Page-level text extractions:
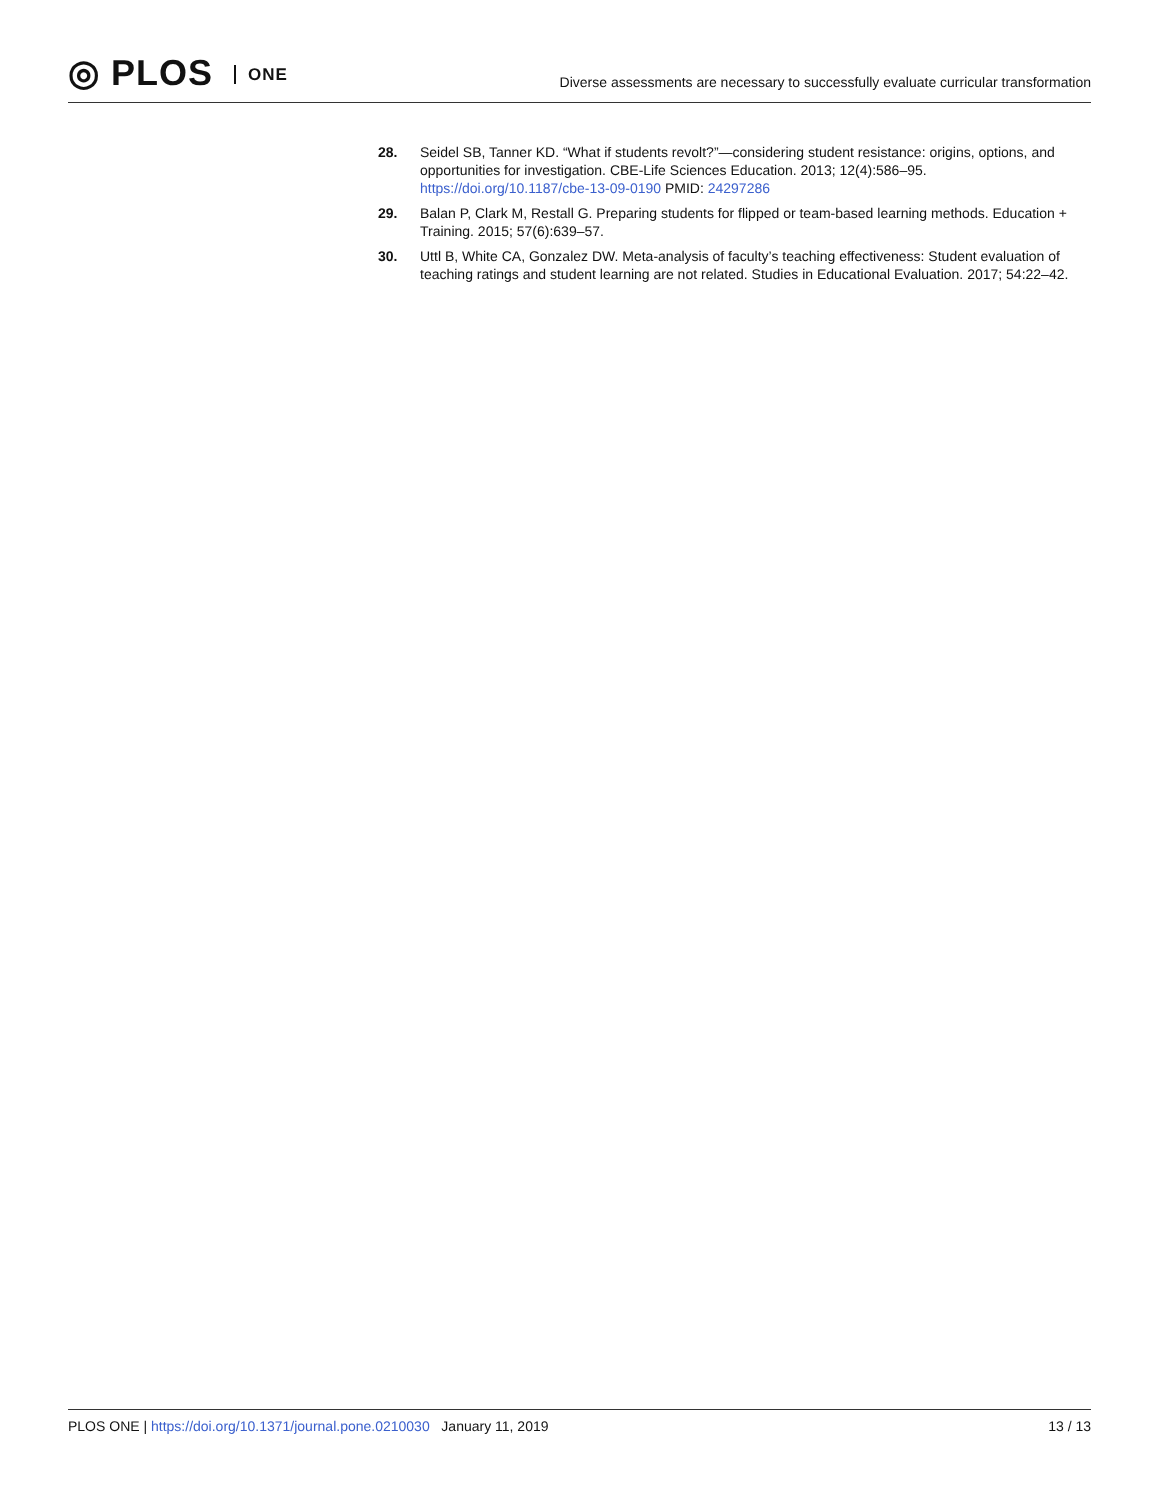◎ PLOS ONE
Diverse assessments are necessary to successfully evaluate curricular transformation
28. Seidel SB, Tanner KD. “What if students revolt?”—considering student resistance: origins, options, and opportunities for investigation. CBE-Life Sciences Education. 2013; 12(4):586–95. https://doi.org/10.1187/cbe-13-09-0190 PMID: 24297286
29. Balan P, Clark M, Restall G. Preparing students for flipped or team-based learning methods. Education + Training. 2015; 57(6):639–57.
30. Uttl B, White CA, Gonzalez DW. Meta-analysis of faculty’s teaching effectiveness: Student evaluation of teaching ratings and student learning are not related. Studies in Educational Evaluation. 2017; 54:22–42.
PLOS ONE | https://doi.org/10.1371/journal.pone.0210030 January 11, 2019
13 / 13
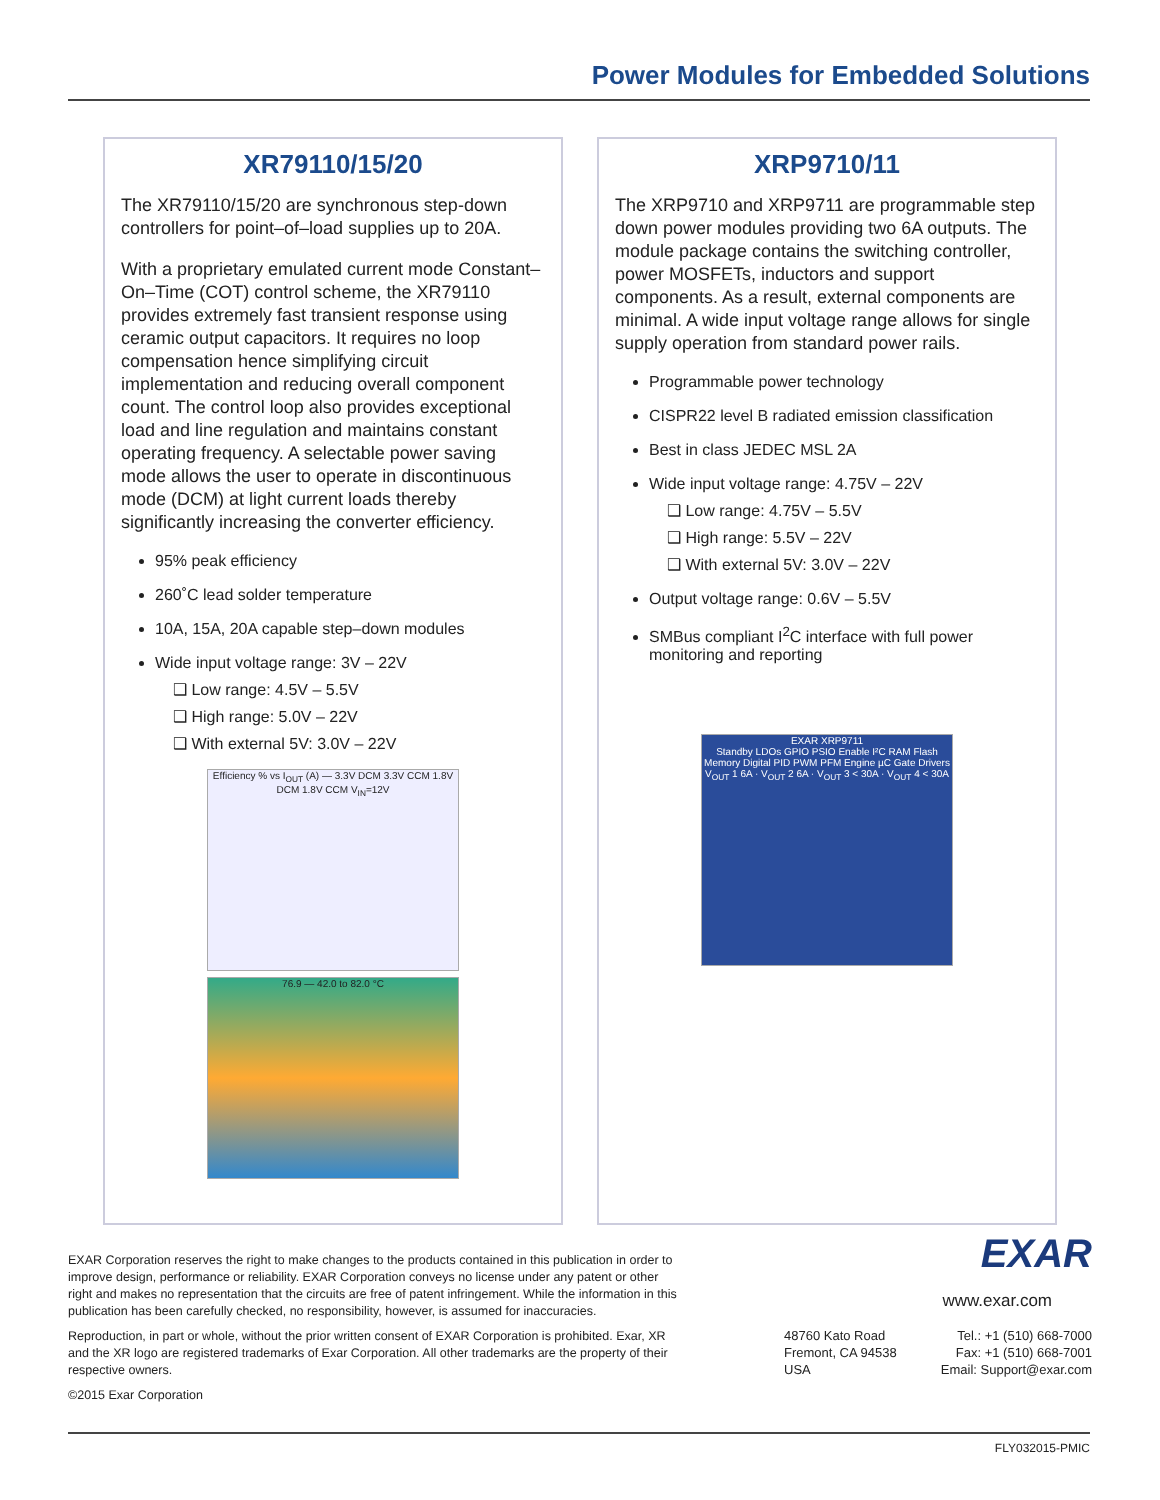Power Modules for Embedded Solutions
XR79110/15/20
The XR79110/15/20 are synchronous step-down controllers for point–of–load supplies up to 20A.
With a proprietary emulated current mode Constant–On–Time (COT) control scheme, the XR79110 provides extremely fast transient response using ceramic output capacitors. It requires no loop compensation hence simplifying circuit implementation and reducing overall component count. The control loop also provides exceptional load and line regulation and maintains constant operating frequency. A selectable power saving mode allows the user to operate in discontinuous mode (DCM) at light current loads thereby significantly increasing the converter efficiency.
95% peak efficiency
260˚C lead solder temperature
10A, 15A, 20A capable step–down modules
Wide input voltage range: 3V – 22V
❑ Low range: 4.5V – 5.5V
❑ High range: 5.0V – 22V
❑ With external 5V: 3.0V – 22V
Efficiency % vs I<sub>OUT</sub> (A) — 3.3V DCM 3.3V CCM 1.8V DCM 1.8V CCM V<sub>IN</sub>=12V
76.9 — 42.0 to 82.0 °C
XRP9710/11
The XRP9710 and XRP9711 are programmable step down power modules providing two 6A outputs. The module package contains the switching controller, power MOSFETs, inductors and support components. As a result, external components are minimal. A wide input voltage range allows for single supply operation from standard power rails.
Programmable power technology
CISPR22 level B radiated emission classification
Best in class JEDEC MSL 2A
Wide input voltage range: 4.75V – 22V
❑ Low range: 4.75V – 5.5V
❑ High range: 5.5V – 22V
❑ With external 5V: 3.0V – 22V
Output voltage range: 0.6V – 5.5V
SMBus compliant I<sup>2</sup>C interface with full power monitoring and reporting
EXAR XRP9711
Standby LDOs GPIO PSIO Enable I²C RAM Flash Memory Digital PID PWM PFM Engine µC Gate Drivers
V<sub>OUT</sub> 1 6A · V<sub>OUT</sub> 2 6A · V<sub>OUT</sub> 3 < 30A · V<sub>OUT</sub> 4 < 30A
EXAR Corporation reserves the right to make changes to the products contained in this publication in order to improve design, performance or reliability. EXAR Corporation conveys no license under any patent or other right and makes no representation that the circuits are free of patent infringement. While the information in this publication has been carefully checked, no responsibility, however, is assumed for inaccuracies.
Reproduction, in part or whole, without the prior written consent of EXAR Corporation is prohibited. Exar, XR and the XR logo are registered trademarks of Exar Corporation. All other trademarks are the property of their respective owners.
©2015 Exar Corporation
EXAR
www.exar.com
48760 Kato Road
Fremont, CA 94538
USA
Tel.: +1 (510) 668-7000
Fax: +1 (510) 668-7001
Email: Support@exar.com
FLY032015-PMIC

:: Exercise goal ::
From the records above, return each line that has the string "students".

:: Reply to the exercise ::
28. Seidel SB, Tanner KD. “What if students revolt?”—considering student resistance: origins, options, and opportunities for investigation. CBE-Life Sciences Education. 2013; 12(4):586–95. https://doi.org/10.1187/cbe-13-09-0190 PMID: 24297286
29. Balan P, Clark M, Restall G. Preparing students for flipped or team-based learning methods. Education + Training. 2015; 57(6):639–57.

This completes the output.